Recurrent Neural Network | Brilliant Math & Science Wiki

Consider an application that needs to predict an output sequence \(y = \left(y_1, y_2, \dots, y_n\right)\) for a given input sequence \(x = \left(x_1, x_2, \dots, x_m\right)\). For example, in an application for translating English to Spanish, the input \(x\) might be the English sentence \(\text{“i like pizza”}\) and the associated output sequence \(y\) would be the Spanish sentence \(\text{“me gusta comer pizza”}\). Thus, if the sequence was broken up by character, then \(x_1=\text{“i”}\), \(x_2=\text{” “}\), \(x_3=\text{“l”}\), \(x_4=\text{“i”}\), \(x_5=\text{“k”}\), all the way up to \(x_{12}=\text{“a”}\). Similarly, \(y_1=\text{“m”}\), \(y_2=\text{“e”}\), \(y_3=\text{” “}\), \(y_4=\text{“g”}\), all the way up to \(y_{20}=\text{“a”}\). Obviously, other input-output pair sentences are possible, such as \((\text{“it is hot today”}, \text{“hoy hace calor”})\) and \((\text{“my dog is hungry”}, \text{“mi perro tiene hambre”})\).

It might be tempting to try to solve this problem using feedforward neural networks, but two problems become apparent upon investigation. The first issue is that the sizes of an input \(x\) and an output \(y\) are different for different input-output pairs. In the example above, the input-output pair \((\text{“it is hot today”}, \text{“hoy hace calor”})\) has an input of length \(15\) and an output of length \(14\) while the input-output pair \((\text{“my dog is hungry”}, \text{“mi perro tiene hambre”})\) has an input of length \(16\) and an output of length \(21\). Feedforward neural networks have fixed-size inputs and outputs, and thus cannot be automatically applied to temporal sequences of arbitrary length.

The second issue is a bit more subtle. One can imagine trying to circumvent the above issue by specifying a max input-output size, and then padding inputs and outputs that are shorter than this maximum size with some special null character. Then, a feedforward neural network could be trained that learns to produce \(y_i\) on input \(x_i\). Thus, in the example \((\text{“it is hot today”}, \text{“hoy hace calor”})\), the training pairs would be

\[\big\{(x_1=\text{“i”}, y_1=\text{“h”}), (x_2=\text{“t”}, y_2=\text{“o”}), \dots, (x_{14}=\text{“a”}, y_{14}=\text{“r”}), (x_{15}=\text{“y”}, x_{15}=\text{“*”})\big\},\]

where the maximum size is \(15\) and the padding character is \(\text{“*”}\), used to pad the output, which at length \(14\) is one short of the maximum length \(15\).
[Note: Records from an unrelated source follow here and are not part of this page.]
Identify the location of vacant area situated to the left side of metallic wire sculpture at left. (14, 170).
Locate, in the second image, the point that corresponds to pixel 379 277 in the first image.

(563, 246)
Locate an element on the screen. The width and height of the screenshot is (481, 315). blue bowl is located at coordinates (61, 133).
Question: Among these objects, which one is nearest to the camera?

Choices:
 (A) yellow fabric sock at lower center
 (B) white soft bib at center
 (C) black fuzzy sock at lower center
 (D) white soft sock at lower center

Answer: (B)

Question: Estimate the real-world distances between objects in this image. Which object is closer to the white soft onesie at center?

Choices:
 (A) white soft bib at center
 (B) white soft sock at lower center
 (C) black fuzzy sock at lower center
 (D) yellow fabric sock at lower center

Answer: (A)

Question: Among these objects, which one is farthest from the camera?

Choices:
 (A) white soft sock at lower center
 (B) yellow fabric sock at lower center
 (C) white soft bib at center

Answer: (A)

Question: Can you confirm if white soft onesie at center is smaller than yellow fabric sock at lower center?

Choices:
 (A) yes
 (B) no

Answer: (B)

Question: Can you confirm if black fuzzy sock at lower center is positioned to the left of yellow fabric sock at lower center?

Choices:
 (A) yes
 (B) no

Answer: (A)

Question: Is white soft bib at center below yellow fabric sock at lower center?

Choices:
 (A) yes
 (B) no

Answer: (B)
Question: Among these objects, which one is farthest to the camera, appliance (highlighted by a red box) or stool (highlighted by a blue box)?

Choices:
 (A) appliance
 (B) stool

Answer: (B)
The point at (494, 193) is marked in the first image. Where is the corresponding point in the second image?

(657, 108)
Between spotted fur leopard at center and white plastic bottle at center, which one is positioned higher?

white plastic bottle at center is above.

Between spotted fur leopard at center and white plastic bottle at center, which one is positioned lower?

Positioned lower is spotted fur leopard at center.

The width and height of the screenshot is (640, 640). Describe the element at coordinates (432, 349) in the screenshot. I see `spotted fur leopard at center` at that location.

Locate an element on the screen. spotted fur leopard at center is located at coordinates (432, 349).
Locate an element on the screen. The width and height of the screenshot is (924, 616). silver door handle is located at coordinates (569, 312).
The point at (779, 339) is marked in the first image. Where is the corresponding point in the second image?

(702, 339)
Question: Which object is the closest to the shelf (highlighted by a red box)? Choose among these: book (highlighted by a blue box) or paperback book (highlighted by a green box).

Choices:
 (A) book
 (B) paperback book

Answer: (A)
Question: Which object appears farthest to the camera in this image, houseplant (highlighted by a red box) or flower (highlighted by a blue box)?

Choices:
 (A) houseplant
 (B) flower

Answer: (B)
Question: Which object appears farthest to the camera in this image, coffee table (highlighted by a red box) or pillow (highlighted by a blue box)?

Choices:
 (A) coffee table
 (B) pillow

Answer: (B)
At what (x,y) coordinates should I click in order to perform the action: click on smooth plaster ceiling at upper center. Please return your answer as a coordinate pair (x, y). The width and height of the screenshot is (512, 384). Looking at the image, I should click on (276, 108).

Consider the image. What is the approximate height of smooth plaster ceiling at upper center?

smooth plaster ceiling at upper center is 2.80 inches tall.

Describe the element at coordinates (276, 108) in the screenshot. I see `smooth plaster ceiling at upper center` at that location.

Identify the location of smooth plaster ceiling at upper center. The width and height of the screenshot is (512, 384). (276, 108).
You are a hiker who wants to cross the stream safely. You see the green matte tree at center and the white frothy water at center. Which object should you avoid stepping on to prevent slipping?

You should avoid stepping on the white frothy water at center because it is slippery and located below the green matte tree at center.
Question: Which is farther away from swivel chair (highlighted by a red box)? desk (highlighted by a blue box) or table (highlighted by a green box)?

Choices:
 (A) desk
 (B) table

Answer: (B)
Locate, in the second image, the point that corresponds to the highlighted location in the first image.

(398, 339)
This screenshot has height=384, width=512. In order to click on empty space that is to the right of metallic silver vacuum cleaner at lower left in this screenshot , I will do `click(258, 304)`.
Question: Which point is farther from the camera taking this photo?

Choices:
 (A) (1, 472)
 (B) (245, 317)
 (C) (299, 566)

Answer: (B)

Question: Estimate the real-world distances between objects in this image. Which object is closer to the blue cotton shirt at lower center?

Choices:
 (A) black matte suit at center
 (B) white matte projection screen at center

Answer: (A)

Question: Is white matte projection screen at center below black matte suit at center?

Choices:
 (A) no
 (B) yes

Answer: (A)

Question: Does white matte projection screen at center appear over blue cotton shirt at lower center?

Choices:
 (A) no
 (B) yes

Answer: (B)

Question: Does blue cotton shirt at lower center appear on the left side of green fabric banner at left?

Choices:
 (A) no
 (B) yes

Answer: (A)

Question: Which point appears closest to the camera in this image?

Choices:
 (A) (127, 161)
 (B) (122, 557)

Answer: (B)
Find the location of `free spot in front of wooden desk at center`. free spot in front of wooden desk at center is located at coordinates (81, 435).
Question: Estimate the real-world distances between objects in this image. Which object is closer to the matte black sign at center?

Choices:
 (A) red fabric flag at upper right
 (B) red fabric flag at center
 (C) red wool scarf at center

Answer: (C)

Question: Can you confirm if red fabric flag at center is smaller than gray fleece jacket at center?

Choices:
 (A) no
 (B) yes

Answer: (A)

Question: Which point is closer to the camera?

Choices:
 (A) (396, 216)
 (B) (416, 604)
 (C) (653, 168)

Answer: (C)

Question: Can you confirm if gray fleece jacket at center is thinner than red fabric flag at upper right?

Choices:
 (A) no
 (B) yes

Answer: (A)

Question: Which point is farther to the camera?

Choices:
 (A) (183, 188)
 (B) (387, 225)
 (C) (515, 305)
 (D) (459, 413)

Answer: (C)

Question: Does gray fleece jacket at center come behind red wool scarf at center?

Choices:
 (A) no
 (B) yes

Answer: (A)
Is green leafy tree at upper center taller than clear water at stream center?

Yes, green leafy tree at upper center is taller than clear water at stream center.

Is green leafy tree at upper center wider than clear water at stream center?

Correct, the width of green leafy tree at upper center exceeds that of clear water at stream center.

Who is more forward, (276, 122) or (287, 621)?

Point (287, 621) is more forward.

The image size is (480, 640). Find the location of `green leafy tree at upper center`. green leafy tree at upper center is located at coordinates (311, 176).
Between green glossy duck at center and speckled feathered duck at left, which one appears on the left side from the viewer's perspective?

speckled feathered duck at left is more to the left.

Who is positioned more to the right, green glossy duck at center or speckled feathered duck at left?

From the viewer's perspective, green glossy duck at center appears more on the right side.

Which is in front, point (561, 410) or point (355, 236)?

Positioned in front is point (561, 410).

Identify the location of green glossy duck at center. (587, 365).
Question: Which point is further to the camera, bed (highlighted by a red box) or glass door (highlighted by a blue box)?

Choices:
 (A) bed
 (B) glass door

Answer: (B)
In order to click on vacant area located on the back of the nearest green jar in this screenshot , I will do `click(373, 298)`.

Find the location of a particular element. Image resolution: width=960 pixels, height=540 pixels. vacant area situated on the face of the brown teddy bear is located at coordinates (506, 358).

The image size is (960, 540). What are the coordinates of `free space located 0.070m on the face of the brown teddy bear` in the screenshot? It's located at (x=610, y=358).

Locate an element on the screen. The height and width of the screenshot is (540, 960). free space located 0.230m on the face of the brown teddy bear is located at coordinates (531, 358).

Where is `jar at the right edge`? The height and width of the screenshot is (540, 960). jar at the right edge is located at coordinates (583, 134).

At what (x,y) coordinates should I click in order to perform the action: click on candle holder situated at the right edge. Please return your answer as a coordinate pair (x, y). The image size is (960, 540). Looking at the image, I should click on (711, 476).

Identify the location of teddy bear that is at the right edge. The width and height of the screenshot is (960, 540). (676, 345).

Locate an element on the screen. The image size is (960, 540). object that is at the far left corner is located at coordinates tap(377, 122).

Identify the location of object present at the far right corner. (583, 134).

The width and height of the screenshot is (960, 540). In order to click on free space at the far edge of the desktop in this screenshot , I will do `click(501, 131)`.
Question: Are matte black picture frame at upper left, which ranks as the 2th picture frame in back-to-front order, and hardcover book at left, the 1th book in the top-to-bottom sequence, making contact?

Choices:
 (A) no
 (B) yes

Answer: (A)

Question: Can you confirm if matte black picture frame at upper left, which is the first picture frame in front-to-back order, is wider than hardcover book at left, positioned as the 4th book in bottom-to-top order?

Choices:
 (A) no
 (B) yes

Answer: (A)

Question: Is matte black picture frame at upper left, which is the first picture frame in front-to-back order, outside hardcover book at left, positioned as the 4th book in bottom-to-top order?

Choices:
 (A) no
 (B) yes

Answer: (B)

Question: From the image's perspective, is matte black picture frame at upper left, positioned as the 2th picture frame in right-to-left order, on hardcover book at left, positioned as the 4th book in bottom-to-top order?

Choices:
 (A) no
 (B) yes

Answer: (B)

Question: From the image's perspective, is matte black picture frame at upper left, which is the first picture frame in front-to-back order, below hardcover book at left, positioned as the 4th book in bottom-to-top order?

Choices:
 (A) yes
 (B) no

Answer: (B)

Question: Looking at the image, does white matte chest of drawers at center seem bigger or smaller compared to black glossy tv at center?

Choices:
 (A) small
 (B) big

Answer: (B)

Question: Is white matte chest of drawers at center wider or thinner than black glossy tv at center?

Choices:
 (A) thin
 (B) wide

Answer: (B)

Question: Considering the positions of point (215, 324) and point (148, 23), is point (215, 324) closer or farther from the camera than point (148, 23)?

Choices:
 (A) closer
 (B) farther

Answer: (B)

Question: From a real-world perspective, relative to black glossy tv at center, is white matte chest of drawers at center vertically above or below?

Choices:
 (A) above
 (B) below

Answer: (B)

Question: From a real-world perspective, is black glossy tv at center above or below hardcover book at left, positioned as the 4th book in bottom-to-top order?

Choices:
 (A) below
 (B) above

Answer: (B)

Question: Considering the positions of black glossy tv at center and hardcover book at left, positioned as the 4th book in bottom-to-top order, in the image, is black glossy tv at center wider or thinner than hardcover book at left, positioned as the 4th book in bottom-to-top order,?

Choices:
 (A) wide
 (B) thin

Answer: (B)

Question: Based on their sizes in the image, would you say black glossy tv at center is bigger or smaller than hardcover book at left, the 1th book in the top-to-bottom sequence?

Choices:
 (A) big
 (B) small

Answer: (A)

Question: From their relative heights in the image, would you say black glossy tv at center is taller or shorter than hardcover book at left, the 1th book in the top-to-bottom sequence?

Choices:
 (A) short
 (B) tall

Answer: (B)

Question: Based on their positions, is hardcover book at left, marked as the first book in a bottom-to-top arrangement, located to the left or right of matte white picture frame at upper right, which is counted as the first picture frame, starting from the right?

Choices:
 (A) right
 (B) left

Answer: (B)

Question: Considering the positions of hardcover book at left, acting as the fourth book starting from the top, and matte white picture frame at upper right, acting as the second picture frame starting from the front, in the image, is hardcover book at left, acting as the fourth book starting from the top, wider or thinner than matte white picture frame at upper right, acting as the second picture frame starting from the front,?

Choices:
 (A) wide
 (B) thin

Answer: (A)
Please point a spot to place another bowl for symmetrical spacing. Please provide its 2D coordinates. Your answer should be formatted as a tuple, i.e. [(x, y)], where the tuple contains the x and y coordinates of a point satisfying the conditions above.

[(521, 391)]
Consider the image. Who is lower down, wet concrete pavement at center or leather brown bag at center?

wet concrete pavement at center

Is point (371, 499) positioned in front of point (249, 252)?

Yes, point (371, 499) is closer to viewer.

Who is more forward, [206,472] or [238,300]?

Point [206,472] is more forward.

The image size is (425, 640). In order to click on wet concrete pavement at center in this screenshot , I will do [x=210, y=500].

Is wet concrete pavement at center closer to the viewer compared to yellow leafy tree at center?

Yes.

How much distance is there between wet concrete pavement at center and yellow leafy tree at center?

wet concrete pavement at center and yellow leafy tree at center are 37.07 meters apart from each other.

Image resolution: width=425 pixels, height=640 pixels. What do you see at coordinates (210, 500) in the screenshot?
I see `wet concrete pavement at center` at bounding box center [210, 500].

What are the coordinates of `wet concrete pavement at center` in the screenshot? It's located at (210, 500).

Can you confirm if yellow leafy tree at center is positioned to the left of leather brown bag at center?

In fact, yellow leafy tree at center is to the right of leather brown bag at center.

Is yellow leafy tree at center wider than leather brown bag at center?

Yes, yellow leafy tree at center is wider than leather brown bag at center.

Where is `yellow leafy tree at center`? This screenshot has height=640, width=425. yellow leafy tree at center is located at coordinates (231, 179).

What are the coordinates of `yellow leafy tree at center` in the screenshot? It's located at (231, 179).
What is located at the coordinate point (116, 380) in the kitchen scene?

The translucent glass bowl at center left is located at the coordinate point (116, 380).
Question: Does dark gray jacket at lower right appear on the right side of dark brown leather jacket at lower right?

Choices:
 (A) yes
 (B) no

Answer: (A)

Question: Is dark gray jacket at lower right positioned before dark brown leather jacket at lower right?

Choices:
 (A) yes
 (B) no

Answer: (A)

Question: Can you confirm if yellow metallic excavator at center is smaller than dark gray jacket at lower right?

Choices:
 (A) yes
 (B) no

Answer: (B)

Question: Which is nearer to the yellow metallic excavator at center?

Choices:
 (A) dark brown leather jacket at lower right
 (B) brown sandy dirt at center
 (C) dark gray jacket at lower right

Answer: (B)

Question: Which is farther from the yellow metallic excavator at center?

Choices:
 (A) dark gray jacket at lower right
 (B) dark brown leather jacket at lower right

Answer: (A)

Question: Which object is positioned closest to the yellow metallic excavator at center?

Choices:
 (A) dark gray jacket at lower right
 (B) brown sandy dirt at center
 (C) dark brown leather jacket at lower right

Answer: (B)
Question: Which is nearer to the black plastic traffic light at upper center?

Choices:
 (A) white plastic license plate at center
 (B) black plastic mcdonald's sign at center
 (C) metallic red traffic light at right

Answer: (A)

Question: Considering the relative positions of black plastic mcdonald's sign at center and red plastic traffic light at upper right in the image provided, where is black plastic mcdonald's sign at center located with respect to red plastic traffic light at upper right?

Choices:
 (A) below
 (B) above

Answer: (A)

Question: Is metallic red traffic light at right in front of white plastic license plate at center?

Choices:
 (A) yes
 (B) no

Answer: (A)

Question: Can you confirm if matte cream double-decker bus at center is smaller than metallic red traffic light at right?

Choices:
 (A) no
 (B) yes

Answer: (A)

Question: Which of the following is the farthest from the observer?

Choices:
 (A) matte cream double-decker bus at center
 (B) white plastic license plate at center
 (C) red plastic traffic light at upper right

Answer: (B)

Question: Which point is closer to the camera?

The problem with this is that there is no reason to believe that \(x_1\) has anything to do with \(y_1\). In many Spanish sentences, the order of the words (and thus characters) in the English translation is different. Thus, if the first word in an English sentence is the last word in the Spanish translation, it stands to reason that any network that hopes to perform the translation will need to remember that first word (or some representation of it) until it outputs the end of the Spanish sentence. Any neural network that computes sequences needs a way to remember past inputs and computations, since they might be needed for computing later parts of the sequence output. One might say that the neural network needs a way to remember its context, i.e. the relation between its past and its present.